Darüber hinaus sind in dem Gesetz des BMI Regelungen enthalten, die nichts mit der EU-Richtlinie zu tun haben, die ich aber sehr begrüße. Aus Gründen des Gesundheitsschutzes soll der Zugang von Jägern zu Schalldämpfern – die mitnichten lautloses Schießen er- möglichen – erleichtert werden. Dieser Vorschlag findet meine Zustimmung. Die bundeseinheitliche Regelung wird dazu führen, dass Jäger künftig für den Erwerb von Schalldämpfern für Langwaffen keiner Erlaubnis mehr bedürfen.

Eine ähnlich pragmatische bundeseinheitliche Regelung würde ich mir für den Einsatz der Nachtzieltechnik wünschen. Auch das BMEL hat offenbar noch massive Bedenken. Vor einer waffenrechtlichen Freigabe müssen die Ergebnisse des dortigen Feldversuches abgewartet werden. Es fehlen belastbare Erkenntnisse zu sämtlichen jagdlichen Folgen und zu Sicherheitsbedenken bei einer flächendeckenden Freigabe von Nachtzielgeräten. Eine waffenrechtliche Freigabe kann nur – auch um Flickenteppiche zu vermeiden – unter Verknüpfung mit näheren Regelungen durch das Bundesjagdgesetz erfolgen.

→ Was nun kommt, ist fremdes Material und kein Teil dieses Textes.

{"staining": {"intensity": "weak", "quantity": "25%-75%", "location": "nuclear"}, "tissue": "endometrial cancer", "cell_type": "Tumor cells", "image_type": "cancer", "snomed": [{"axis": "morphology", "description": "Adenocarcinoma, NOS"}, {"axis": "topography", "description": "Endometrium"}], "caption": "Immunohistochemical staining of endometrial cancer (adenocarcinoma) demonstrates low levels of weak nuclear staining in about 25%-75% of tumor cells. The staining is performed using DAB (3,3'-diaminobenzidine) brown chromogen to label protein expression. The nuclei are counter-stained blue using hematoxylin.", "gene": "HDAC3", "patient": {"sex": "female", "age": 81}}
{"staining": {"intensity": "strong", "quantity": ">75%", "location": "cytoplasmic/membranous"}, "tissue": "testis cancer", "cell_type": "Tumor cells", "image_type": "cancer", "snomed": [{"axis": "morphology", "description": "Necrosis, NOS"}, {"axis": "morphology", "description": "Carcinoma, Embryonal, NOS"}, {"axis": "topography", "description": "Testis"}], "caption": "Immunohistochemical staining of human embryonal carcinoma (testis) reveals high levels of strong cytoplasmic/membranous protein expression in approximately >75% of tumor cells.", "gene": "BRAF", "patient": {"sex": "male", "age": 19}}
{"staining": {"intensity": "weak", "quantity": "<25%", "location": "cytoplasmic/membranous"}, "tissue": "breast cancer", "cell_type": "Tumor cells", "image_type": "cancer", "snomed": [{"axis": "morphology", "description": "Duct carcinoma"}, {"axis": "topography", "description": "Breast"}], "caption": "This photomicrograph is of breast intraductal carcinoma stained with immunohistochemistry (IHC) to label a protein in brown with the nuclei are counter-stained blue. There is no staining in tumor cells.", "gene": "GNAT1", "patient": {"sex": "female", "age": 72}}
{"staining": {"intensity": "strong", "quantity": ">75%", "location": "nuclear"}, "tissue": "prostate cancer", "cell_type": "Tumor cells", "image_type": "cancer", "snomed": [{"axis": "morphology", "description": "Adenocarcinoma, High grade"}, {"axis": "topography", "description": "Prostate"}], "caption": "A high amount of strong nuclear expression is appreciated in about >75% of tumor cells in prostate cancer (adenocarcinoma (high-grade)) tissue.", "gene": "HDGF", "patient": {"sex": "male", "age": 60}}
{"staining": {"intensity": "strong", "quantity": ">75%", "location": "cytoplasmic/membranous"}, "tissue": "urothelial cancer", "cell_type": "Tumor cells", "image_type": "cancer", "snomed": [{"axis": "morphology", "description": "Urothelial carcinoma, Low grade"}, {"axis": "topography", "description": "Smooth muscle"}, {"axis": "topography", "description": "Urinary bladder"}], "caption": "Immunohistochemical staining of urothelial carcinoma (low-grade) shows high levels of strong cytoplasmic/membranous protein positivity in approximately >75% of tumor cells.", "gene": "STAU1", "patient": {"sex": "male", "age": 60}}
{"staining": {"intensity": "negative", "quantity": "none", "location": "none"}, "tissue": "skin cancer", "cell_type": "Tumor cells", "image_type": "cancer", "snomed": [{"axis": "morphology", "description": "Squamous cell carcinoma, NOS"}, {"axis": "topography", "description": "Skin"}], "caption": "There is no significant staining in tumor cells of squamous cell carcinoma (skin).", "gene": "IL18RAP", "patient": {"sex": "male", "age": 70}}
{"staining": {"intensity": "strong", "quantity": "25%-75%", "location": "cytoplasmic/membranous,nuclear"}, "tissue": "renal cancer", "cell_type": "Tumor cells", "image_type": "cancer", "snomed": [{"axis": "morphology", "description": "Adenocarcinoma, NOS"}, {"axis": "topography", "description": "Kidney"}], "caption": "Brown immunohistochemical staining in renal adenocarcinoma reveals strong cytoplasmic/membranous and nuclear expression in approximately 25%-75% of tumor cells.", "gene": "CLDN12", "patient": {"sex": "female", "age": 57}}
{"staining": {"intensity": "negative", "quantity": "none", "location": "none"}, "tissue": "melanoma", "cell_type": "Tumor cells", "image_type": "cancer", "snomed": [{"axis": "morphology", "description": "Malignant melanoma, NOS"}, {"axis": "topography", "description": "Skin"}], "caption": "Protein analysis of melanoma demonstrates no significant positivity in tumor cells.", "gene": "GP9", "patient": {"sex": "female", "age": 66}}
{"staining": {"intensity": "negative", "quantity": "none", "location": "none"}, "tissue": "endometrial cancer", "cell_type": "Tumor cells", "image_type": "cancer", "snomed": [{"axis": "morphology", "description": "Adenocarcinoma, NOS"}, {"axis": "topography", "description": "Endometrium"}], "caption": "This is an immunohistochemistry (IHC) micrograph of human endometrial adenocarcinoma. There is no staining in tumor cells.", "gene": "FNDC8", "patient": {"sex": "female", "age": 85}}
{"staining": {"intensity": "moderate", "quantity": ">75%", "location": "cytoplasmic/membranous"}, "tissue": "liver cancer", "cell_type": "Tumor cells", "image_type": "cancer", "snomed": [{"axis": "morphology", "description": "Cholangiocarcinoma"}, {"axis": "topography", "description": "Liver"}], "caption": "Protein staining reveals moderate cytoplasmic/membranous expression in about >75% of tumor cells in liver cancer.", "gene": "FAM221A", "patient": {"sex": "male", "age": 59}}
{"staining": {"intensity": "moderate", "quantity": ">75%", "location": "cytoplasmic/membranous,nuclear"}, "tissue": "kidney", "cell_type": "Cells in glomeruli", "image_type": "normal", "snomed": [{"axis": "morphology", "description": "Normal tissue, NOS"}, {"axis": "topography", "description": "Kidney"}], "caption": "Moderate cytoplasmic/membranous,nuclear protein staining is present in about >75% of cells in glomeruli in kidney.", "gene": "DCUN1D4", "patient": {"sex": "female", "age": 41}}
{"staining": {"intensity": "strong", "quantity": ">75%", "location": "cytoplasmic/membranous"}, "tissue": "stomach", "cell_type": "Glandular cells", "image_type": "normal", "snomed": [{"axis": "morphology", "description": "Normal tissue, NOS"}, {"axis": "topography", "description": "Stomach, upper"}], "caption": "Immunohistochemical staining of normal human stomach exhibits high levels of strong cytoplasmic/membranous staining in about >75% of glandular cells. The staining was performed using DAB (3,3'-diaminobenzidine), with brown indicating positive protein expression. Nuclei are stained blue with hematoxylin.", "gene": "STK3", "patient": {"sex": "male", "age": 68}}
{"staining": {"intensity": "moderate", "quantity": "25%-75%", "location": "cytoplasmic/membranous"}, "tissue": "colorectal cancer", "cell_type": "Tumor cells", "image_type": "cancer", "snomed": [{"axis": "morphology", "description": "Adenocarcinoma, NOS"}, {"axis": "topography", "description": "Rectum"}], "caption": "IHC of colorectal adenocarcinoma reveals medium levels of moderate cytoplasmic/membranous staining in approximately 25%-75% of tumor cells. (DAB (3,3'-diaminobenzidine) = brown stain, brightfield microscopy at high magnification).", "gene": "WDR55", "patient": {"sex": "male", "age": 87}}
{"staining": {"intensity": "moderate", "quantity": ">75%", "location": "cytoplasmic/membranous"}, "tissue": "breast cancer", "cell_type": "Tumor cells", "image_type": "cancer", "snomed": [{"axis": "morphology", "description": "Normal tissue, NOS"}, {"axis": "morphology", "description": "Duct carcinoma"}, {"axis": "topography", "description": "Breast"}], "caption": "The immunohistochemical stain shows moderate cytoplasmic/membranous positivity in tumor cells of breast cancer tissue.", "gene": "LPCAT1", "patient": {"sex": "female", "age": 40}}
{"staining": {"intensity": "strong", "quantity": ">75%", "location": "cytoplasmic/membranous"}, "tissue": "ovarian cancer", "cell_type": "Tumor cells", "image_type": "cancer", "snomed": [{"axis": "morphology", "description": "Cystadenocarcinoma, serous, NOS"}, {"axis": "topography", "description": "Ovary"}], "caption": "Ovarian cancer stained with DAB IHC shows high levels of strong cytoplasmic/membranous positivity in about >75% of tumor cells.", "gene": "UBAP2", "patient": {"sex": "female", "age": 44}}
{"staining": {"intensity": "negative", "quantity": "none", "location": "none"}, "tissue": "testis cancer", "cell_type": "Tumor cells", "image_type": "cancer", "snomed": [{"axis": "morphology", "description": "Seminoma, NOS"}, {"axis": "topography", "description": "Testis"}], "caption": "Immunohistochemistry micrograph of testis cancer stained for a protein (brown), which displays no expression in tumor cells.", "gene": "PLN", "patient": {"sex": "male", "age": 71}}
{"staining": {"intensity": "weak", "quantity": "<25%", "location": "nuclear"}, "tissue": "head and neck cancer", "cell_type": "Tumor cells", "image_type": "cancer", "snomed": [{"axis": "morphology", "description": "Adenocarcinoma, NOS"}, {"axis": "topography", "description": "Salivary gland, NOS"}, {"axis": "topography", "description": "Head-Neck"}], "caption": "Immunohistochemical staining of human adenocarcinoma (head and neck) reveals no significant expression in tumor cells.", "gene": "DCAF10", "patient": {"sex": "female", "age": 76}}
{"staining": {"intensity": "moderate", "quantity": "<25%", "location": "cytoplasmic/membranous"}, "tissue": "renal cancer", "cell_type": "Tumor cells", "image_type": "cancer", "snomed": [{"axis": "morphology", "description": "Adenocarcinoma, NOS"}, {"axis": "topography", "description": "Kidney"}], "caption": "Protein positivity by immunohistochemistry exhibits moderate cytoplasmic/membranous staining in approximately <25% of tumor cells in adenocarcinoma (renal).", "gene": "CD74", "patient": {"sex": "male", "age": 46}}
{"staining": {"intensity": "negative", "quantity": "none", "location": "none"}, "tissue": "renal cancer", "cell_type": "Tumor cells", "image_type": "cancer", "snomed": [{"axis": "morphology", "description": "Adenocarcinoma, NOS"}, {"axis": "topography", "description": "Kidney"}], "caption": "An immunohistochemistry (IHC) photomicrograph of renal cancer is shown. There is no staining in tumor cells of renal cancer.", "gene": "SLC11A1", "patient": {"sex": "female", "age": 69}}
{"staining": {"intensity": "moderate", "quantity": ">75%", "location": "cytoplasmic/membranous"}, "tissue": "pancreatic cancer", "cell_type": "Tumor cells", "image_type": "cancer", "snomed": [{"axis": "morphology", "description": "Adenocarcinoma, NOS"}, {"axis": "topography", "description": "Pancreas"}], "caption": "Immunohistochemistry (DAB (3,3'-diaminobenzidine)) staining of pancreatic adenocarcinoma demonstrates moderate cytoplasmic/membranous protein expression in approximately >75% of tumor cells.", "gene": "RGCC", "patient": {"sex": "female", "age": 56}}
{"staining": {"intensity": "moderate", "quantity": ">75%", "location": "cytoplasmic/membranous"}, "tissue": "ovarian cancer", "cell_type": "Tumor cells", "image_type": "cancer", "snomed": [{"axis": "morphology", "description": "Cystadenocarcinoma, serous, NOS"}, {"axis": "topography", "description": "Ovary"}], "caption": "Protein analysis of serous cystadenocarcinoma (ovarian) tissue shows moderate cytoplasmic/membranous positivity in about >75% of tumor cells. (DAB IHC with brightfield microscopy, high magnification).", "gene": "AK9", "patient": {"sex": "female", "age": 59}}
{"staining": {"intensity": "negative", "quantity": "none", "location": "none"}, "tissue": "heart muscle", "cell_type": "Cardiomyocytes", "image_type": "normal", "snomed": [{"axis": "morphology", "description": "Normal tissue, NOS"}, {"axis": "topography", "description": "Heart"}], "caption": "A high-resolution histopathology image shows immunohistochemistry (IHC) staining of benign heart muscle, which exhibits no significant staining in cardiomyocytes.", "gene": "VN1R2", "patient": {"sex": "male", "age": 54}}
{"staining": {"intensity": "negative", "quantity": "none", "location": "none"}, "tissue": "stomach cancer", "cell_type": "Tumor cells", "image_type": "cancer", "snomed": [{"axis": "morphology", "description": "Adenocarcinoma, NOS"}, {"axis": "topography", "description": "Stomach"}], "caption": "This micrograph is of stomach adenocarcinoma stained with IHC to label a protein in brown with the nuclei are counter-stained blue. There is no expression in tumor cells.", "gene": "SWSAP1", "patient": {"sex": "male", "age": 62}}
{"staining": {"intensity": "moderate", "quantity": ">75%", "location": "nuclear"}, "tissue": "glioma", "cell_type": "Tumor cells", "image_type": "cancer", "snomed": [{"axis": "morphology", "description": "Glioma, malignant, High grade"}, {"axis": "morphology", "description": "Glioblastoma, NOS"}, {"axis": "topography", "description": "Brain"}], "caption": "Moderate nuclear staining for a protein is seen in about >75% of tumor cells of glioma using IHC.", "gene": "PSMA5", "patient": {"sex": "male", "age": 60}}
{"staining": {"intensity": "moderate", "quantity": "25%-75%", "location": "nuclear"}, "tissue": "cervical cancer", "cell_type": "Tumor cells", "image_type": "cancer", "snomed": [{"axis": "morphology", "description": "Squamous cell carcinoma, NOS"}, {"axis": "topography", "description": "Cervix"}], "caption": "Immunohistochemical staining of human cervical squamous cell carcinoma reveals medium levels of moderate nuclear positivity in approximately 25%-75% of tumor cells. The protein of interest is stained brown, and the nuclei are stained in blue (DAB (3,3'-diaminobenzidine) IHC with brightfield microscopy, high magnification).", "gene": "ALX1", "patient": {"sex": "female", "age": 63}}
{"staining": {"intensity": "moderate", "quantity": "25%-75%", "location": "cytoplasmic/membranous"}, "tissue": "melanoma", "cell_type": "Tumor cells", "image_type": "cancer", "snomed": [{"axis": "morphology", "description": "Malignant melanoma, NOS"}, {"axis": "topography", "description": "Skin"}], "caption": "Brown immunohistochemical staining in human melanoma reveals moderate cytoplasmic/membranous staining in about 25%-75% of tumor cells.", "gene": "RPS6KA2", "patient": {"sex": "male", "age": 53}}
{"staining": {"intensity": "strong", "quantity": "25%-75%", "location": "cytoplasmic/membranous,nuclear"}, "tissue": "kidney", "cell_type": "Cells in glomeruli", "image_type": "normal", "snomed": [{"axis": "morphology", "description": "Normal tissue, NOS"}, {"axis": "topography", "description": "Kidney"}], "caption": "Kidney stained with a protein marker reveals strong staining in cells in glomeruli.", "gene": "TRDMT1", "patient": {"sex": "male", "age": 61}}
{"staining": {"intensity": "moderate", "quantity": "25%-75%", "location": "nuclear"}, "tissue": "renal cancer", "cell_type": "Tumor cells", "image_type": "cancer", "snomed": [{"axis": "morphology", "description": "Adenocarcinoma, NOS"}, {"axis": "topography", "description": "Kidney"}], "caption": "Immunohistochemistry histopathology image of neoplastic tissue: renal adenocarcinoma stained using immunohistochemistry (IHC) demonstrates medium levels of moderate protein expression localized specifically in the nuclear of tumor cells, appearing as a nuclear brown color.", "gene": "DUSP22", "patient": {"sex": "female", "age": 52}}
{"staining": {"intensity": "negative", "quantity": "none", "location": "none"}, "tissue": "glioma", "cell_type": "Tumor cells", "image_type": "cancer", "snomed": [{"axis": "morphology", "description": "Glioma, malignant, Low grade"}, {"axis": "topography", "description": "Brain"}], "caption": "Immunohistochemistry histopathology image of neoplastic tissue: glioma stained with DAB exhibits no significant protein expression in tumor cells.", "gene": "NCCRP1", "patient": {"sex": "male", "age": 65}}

Magazine, Bedürftigkeit, Schießstandsachverständige, NWR II, Bürokratieaufwand, Sicherheitsgewinn durch Änderungen bei Salut- und Dekowaffen: Der vorliegende Gesetzentwurf enthält an vielen Stellen Formulierungen, über die wir im Ausschuss und während des parlamentarischen Verfahrens dringend reden müssen. Nur mit dem Blick auf die Frage „Welchen Sicherheitsgewinn erzeugen wir tatsächlich?“ können wir zu guten Lösungen kommen. Wir sind es den Menschen schuldig, dass wir Sicherheit erzeugen und sie nicht nur vorgaukeln.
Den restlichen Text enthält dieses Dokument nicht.